Ce qu’il subsiste de la droite traditionnelle, dite « républicaine », elle-même glisse. Ce n’est pas nouveau, mais il n’y a plus grand monde, à vrai dire, pour la retenir. Deux candidats à la présidence du parti Les Républicains, Julien Aubert et Guillaume Larrivé, ont apporté leur soutien à Eric Zemmour, pour des raisons autant électoralistes qu’idéologiques. Les élections municipales pointant à l’horizon et le président Emmanuel Macron occupant tout l’espace politique central, les deux postulants imaginent sans doute qu’il est nécessaire de radicaliser leurs positions sur l’immigration et sur l’islam pour les mettre au diapason de ce que pensent, d’après les sondages, une large proportion de Français.
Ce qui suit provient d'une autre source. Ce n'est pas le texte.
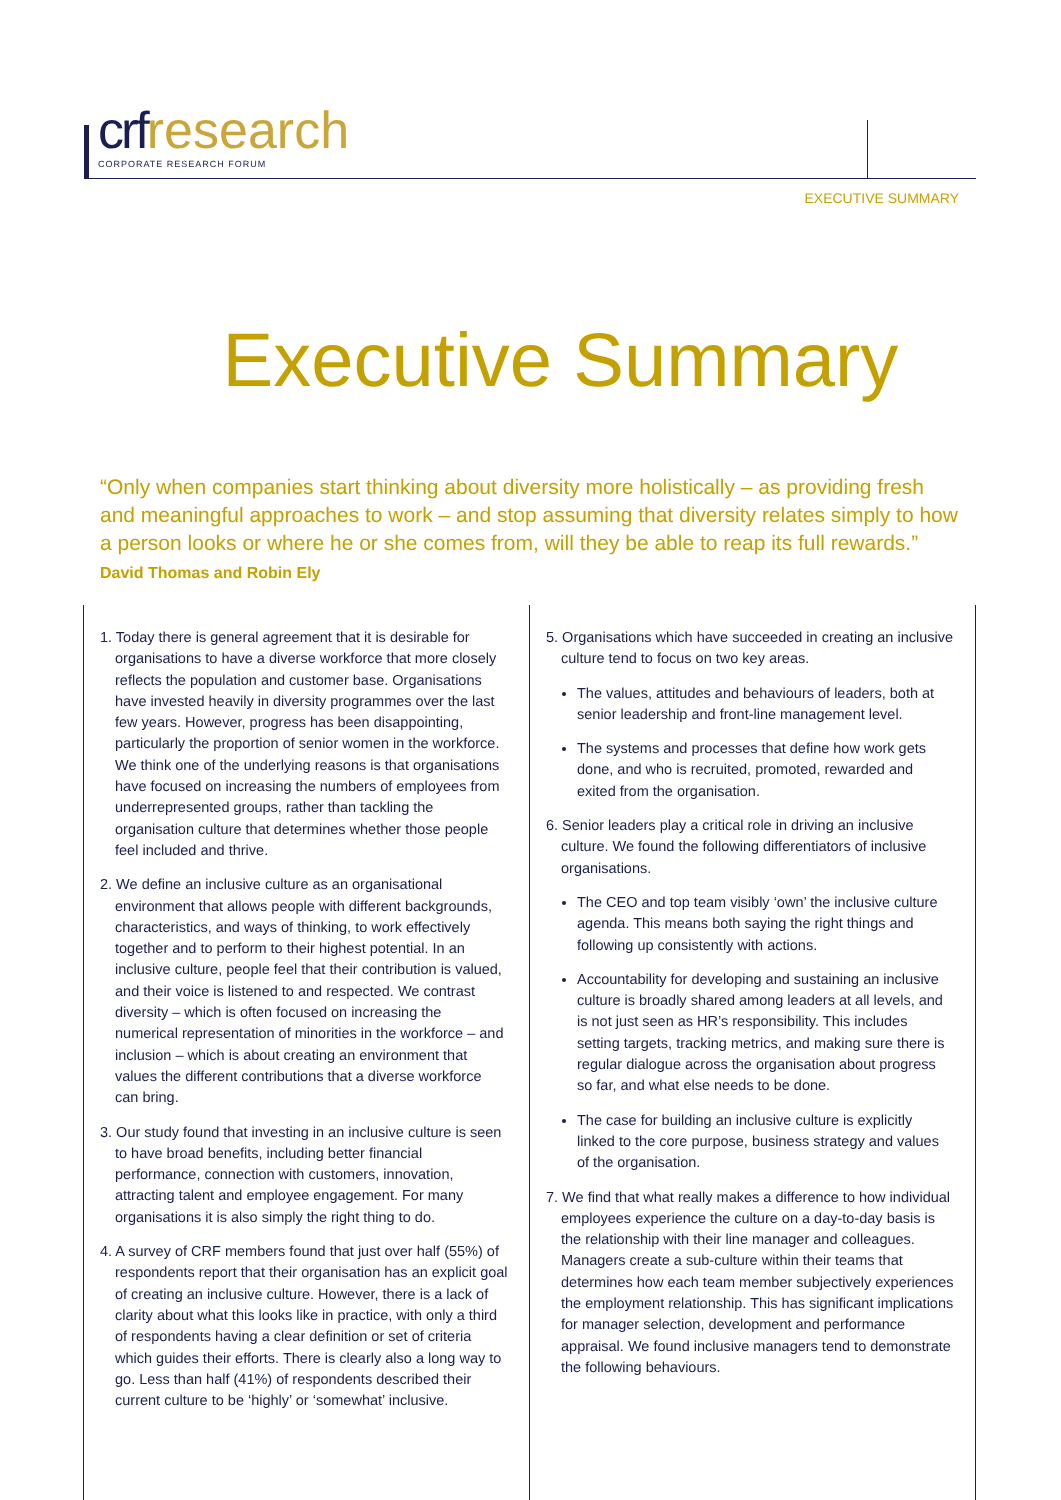crf research
CORPORATE RESEARCH FORUM
EXECUTIVE SUMMARY
Executive Summary
“Only when companies start thinking about diversity more holistically – as providing fresh and meaningful approaches to work – and stop assuming that diversity relates simply to how a person looks or where he or she comes from, will they be able to reap its full rewards.” David Thomas and Robin Ely
1. Today there is general agreement that it is desirable for organisations to have a diverse workforce that more closely reflects the population and customer base. Organisations have invested heavily in diversity programmes over the last few years. However, progress has been disappointing, particularly the proportion of senior women in the workforce. We think one of the underlying reasons is that organisations have focused on increasing the numbers of employees from underrepresented groups, rather than tackling the organisation culture that determines whether those people feel included and thrive.
2. We define an inclusive culture as an organisational environment that allows people with different backgrounds, characteristics, and ways of thinking, to work effectively together and to perform to their highest potential. In an inclusive culture, people feel that their contribution is valued, and their voice is listened to and respected. We contrast diversity – which is often focused on increasing the numerical representation of minorities in the workforce – and inclusion – which is about creating an environment that values the different contributions that a diverse workforce can bring.
3. Our study found that investing in an inclusive culture is seen to have broad benefits, including better financial performance, connection with customers, innovation, attracting talent and employee engagement. For many organisations it is also simply the right thing to do.
4. A survey of CRF members found that just over half (55%) of respondents report that their organisation has an explicit goal of creating an inclusive culture. However, there is a lack of clarity about what this looks like in practice, with only a third of respondents having a clear definition or set of criteria which guides their efforts. There is clearly also a long way to go. Less than half (41%) of respondents described their current culture to be ‘highly’ or ‘somewhat’ inclusive.
5. Organisations which have succeeded in creating an inclusive culture tend to focus on two key areas.
The values, attitudes and behaviours of leaders, both at senior leadership and front-line management level.
The systems and processes that define how work gets done, and who is recruited, promoted, rewarded and exited from the organisation.
6. Senior leaders play a critical role in driving an inclusive culture. We found the following differentiators of inclusive organisations.
The CEO and top team visibly ‘own’ the inclusive culture agenda. This means both saying the right things and following up consistently with actions.
Accountability for developing and sustaining an inclusive culture is broadly shared among leaders at all levels, and is not just seen as HR’s responsibility. This includes setting targets, tracking metrics, and making sure there is regular dialogue across the organisation about progress so far, and what else needs to be done.
The case for building an inclusive culture is explicitly linked to the core purpose, business strategy and values of the organisation.
7. We find that what really makes a difference to how individual employees experience the culture on a day-to-day basis is the relationship with their line manager and colleagues. Managers create a sub-culture within their teams that determines how each team member subjectively experiences the employment relationship. This has significant implications for manager selection, development and performance appraisal. We found inclusive managers tend to demonstrate the following behaviours.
C’est pour cela que les discours de Zemmour sont dangereux. Rappelons-nous Primo-Lévi, dans la préface de Si c’est un homme : «Beaucoup d’entre nous, individus ou peuples, sont à la merci de cette idée, consciente ou inconsciente, que »l’étranger c’est l’ennemi«. Le plus souvent, cette conviction sommeille dans les esprits, comme une infection latente ; elle ne se manifeste que par des actes isolés, sans lien entre eux, elle ne fonde pas un système. Mais lorsque cela se produit, lorsque le dogme informulé est promu au rang de prémisse majeure d’un syllogisme, alors, au bout de la chaîne logique, il y a le lager (camp de concentration) ; c’est à dire le produit d’une conception du monde poussée à ses plus extrêmes conséquences avec une cohérence rigoureuse ; tant que la conception a cours, les conséquences nous menacent. Puisse l’histoire des camps d’extermination retentir pour tous comme un sinistre signal d’alarme ».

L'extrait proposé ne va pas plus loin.